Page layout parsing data

-*-

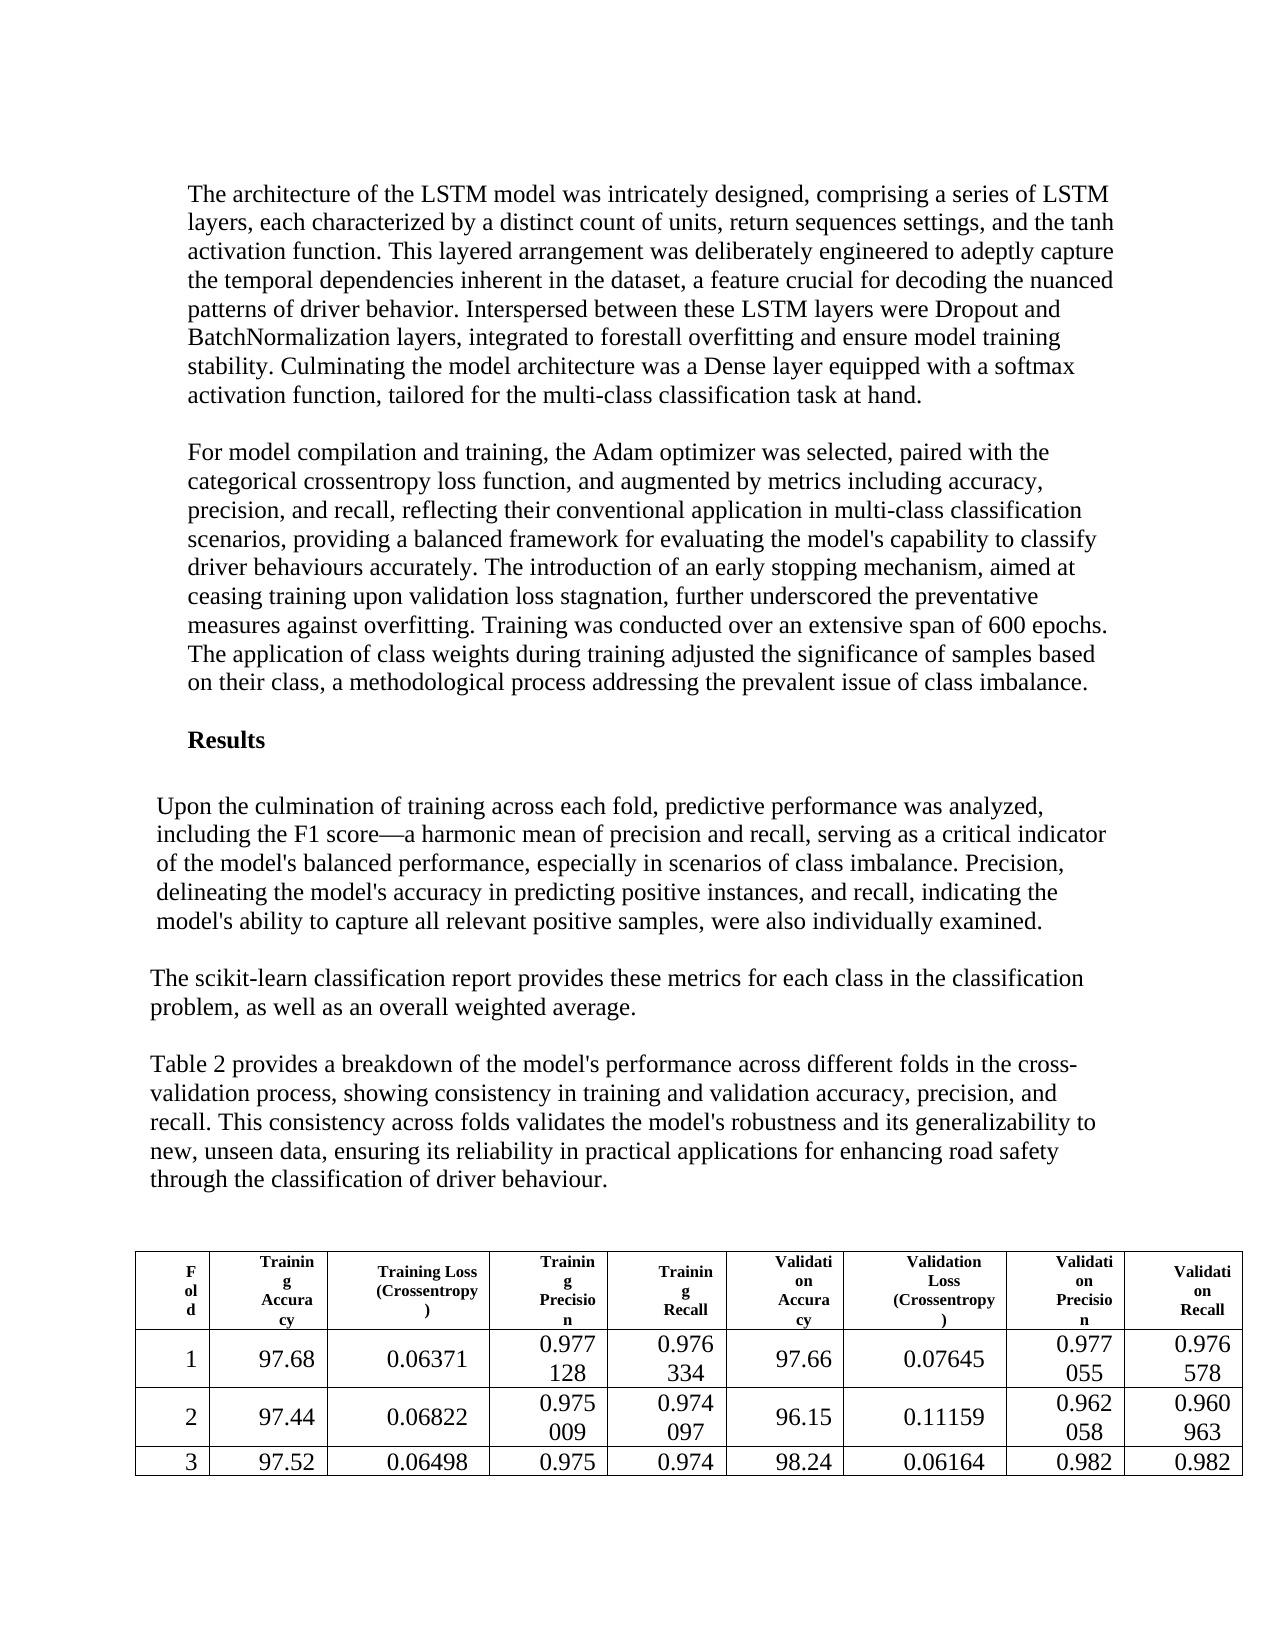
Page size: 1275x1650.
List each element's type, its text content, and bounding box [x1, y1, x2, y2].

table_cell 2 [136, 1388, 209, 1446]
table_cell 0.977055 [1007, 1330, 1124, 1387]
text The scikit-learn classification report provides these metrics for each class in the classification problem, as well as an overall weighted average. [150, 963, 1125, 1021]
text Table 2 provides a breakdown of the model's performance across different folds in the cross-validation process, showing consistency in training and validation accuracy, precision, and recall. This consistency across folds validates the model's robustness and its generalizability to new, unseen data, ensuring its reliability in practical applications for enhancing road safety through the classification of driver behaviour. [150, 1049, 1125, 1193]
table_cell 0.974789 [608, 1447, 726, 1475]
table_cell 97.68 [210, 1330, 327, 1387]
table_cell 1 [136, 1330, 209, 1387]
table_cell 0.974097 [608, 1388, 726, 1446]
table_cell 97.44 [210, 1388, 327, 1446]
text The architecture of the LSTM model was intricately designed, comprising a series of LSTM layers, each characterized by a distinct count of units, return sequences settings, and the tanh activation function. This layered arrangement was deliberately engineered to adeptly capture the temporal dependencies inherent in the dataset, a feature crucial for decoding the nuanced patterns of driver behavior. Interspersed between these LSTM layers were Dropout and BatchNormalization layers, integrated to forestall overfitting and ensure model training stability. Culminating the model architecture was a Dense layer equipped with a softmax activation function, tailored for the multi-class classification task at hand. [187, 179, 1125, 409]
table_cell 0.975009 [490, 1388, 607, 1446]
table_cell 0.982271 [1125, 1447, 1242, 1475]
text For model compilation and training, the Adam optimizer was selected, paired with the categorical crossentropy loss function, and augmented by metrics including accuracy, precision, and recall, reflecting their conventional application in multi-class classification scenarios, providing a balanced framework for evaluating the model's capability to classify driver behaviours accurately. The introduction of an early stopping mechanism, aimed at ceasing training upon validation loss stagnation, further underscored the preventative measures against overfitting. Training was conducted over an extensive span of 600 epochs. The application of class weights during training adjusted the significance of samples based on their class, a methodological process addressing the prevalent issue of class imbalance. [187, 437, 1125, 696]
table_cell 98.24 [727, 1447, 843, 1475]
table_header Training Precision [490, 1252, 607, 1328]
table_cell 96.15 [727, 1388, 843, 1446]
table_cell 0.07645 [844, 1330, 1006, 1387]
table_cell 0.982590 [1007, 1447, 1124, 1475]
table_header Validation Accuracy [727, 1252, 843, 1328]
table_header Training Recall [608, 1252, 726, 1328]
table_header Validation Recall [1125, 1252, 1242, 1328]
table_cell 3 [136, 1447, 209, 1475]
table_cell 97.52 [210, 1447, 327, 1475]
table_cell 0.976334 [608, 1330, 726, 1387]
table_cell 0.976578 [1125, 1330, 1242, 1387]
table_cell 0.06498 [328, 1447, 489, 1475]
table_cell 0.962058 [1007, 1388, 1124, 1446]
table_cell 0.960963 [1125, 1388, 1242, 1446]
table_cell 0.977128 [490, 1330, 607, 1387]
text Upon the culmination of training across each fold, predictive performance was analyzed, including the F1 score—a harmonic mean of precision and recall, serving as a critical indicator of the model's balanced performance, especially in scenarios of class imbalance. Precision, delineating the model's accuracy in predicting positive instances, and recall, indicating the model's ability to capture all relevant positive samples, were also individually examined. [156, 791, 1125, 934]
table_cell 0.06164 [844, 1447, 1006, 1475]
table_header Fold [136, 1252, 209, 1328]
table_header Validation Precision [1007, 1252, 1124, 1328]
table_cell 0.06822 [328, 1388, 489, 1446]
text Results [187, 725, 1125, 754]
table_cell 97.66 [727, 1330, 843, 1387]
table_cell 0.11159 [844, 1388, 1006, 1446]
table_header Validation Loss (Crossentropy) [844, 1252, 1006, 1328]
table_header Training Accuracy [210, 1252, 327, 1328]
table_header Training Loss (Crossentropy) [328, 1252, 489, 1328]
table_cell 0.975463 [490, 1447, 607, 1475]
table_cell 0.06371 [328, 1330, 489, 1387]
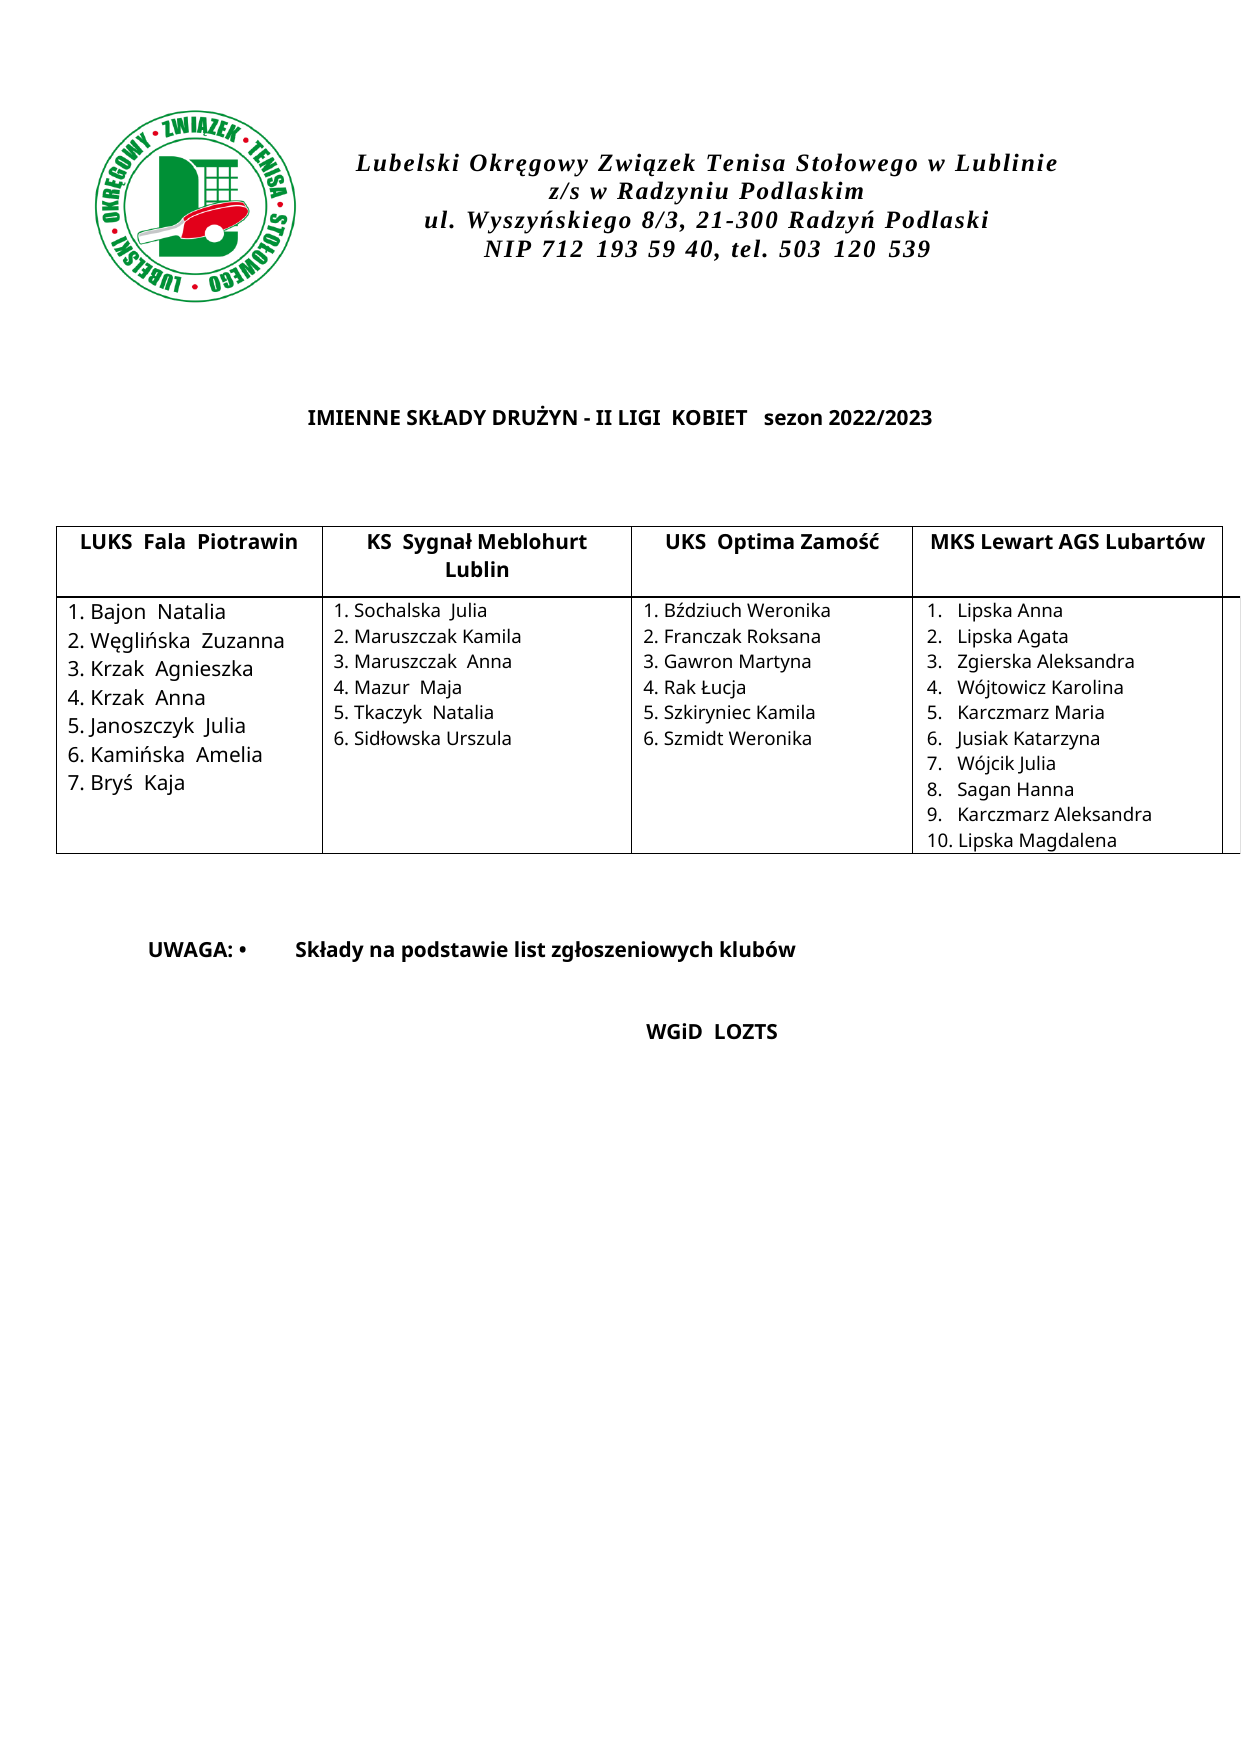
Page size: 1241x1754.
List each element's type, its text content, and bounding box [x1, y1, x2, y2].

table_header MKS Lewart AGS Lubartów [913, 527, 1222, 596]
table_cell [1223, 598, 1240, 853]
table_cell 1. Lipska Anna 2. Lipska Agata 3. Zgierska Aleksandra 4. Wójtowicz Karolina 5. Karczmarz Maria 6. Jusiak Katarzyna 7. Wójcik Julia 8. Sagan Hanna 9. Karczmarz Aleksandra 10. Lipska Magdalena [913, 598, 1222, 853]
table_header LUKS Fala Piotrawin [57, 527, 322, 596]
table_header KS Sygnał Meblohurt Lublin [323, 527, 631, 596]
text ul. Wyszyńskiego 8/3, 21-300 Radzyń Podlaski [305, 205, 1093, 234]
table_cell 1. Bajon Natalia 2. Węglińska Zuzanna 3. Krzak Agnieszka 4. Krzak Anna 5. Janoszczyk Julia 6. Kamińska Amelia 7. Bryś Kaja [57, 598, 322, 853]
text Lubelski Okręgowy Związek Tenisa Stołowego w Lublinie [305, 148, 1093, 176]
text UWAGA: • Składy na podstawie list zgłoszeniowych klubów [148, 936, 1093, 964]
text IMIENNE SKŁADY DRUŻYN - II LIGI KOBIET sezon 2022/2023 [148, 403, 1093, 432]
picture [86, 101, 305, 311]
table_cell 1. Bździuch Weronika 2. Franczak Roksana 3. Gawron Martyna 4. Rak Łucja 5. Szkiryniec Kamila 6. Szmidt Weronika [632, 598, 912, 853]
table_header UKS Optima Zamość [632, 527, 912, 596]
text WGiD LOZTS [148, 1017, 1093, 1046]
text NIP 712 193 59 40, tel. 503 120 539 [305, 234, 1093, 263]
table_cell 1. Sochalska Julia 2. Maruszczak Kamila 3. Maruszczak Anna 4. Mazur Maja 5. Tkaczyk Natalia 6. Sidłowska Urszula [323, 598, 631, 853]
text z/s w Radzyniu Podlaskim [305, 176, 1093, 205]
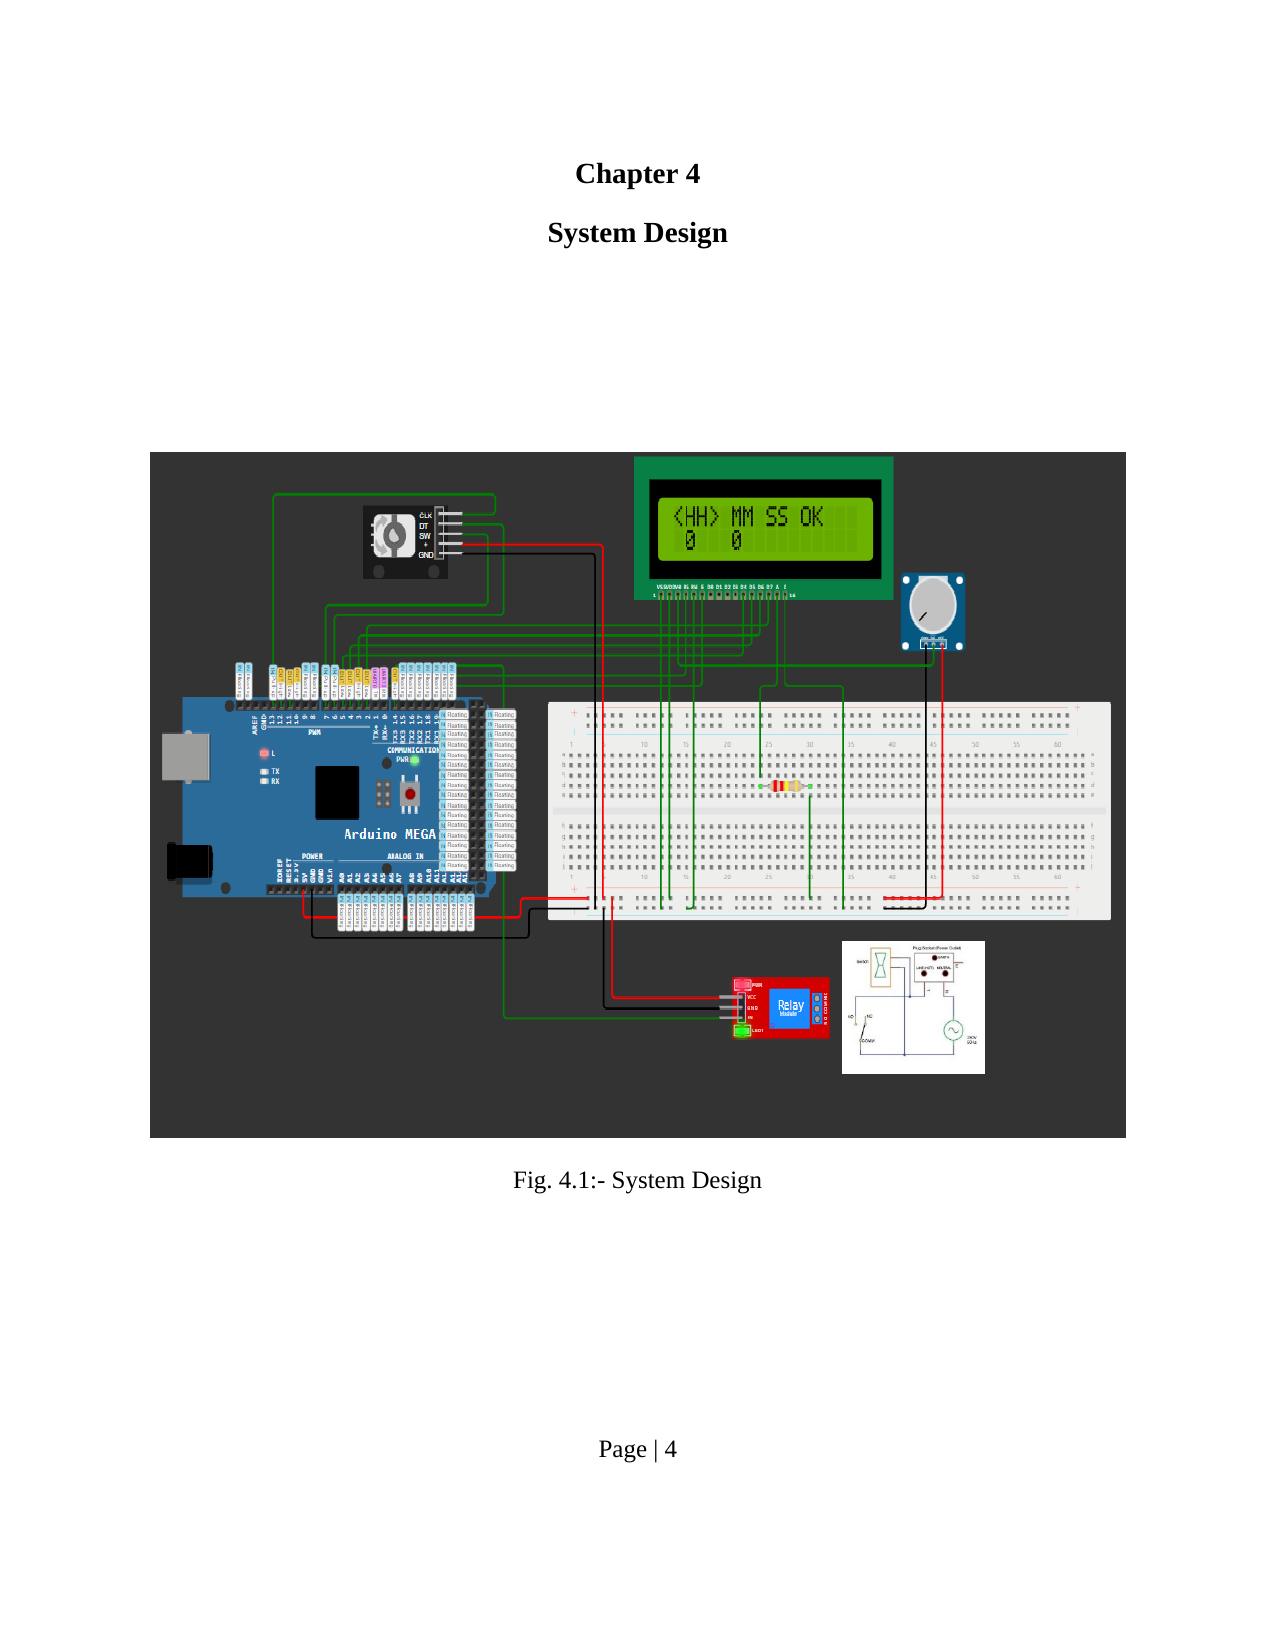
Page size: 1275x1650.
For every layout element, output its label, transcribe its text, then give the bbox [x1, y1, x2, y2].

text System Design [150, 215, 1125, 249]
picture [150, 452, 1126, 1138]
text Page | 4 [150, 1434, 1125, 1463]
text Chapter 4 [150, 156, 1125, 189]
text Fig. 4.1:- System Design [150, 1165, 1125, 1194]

-*-

Return word for word the line bearing "Page size: 1241x1754." and every later line of the entries, but none of the pictures.

__Result of this task__:
Page size: 1241x1754.
List each element's type, its text content, and bounding box [x1, y1, x2, y2].

table_header MKS Lewart AGS Lubartów [913, 527, 1222, 596]
table_cell [1223, 598, 1240, 853]
table_cell 1. Lipska Anna 2. Lipska Agata 3. Zgierska Aleksandra 4. Wójtowicz Karolina 5. Karczmarz Maria 6. Jusiak Katarzyna 7. Wójcik Julia 8. Sagan Hanna 9. Karczmarz Aleksandra 10. Lipska Magdalena [913, 598, 1222, 853]
table_header LUKS Fala Piotrawin [57, 527, 322, 596]
table_header KS Sygnał Meblohurt Lublin [323, 527, 631, 596]
text ul. Wyszyńskiego 8/3, 21-300 Radzyń Podlaski [305, 205, 1093, 234]
table_cell 1. Bajon Natalia 2. Węglińska Zuzanna 3. Krzak Agnieszka 4. Krzak Anna 5. Janoszczyk Julia 6. Kamińska Amelia 7. Bryś Kaja [57, 598, 322, 853]
text Lubelski Okręgowy Związek Tenisa Stołowego w Lublinie [305, 148, 1093, 176]
text UWAGA: • Składy na podstawie list zgłoszeniowych klubów [148, 936, 1093, 964]
text IMIENNE SKŁADY DRUŻYN - II LIGI KOBIET sezon 2022/2023 [148, 403, 1093, 432]
picture [86, 101, 305, 311]
table_cell 1. Bździuch Weronika 2. Franczak Roksana 3. Gawron Martyna 4. Rak Łucja 5. Szkiryniec Kamila 6. Szmidt Weronika [632, 598, 912, 853]
table_header UKS Optima Zamość [632, 527, 912, 596]
text WGiD LOZTS [148, 1017, 1093, 1046]
text NIP 712 193 59 40, tel. 503 120 539 [305, 234, 1093, 263]
table_cell 1. Sochalska Julia 2. Maruszczak Kamila 3. Maruszczak Anna 4. Mazur Maja 5. Tkaczyk Natalia 6. Sidłowska Urszula [323, 598, 631, 853]
text z/s w Radzyniu Podlaskim [305, 176, 1093, 205]
Page size: 1275x1650.
For every layout element, output its label, transcribe its text, then give the bbox [x1, y1, x2, y2].

text System Design [150, 215, 1125, 249]
picture [150, 452, 1126, 1138]
text Page | 4 [150, 1434, 1125, 1463]
text Chapter 4 [150, 156, 1125, 189]
text Fig. 4.1:- System Design [150, 1165, 1125, 1194]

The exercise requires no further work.